Magnetic correlations in the high-temperature superconductor – Niels Bohr Institute - University of Copenhagen

Niels Bohr Institute > Calendar > 2009 > Magnetic correlations ...

Magnetic correlations in the high-temperature superconductor

Magnetic correlations in the high-temperature superconductor La1.88Sr0.12CuO4

Superconductivity provides one of the most fascinating and intriguing problems of condensed
matter physics. One of the first high-temperature superconductor was the cuprate La2-xSrxCuO4 (LSCO), which was discovered more than 20 years ago. The phase of the material changes with Sr-doping, x: At zero doping the material is a antiferromagnetically ordered Mott insulator, whereas for dopings above x=0.05 the material becomes superconducting.

In the doping range x=0.05 to x=0.13 LSCO shows magnetic order at incommensurate positions, which are shifted slightly from the antiferromagnetic ordering position. Low-energy magnetic fluctuations are also present at the incommensurate positions. Since the discovery of co-existent magnetic order and fluctuations and superconductivity it has been a leading question whether the phases compete or if the magnetic ordering somehow acts as an agent for the superconducting pairing mechanism.

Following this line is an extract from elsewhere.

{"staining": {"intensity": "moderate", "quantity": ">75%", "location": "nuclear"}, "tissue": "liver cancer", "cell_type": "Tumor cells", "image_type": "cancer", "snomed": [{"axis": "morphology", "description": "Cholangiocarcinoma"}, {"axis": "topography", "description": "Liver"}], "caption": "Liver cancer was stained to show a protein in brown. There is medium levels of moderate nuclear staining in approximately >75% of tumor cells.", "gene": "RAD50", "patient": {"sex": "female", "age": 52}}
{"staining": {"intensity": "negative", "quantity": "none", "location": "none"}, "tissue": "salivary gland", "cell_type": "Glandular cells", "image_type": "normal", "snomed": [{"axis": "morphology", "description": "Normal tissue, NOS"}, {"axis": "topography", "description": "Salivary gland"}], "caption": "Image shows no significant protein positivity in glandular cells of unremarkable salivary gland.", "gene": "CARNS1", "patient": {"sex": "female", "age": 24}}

Different aspects of the magnetic correlations have been the subject of this thesis work. The sample, La1.88Sr0.12CuO4, has a doping value for which the magnetic order is well developed, and the superconducting transition temperature is slightly suppressed (Tc =27 K). The temperature- and field dependence of the low-energy magnetic fluctuations has been investigated. A partial suppression of the scattering intensity is observed for low energy transfers and a possible explanation of this feature is presented. Furthermore a study of the magnetic correlations between the superconducting CuO2 planes has shown that there is only a very weak coupling between the CuO2 planes. Questions adressed are the origin of the incommensurate magnetic order and fluctuations and the effect of an applied magnetic field. Different scenarios are discussed with the outset in the experimental data.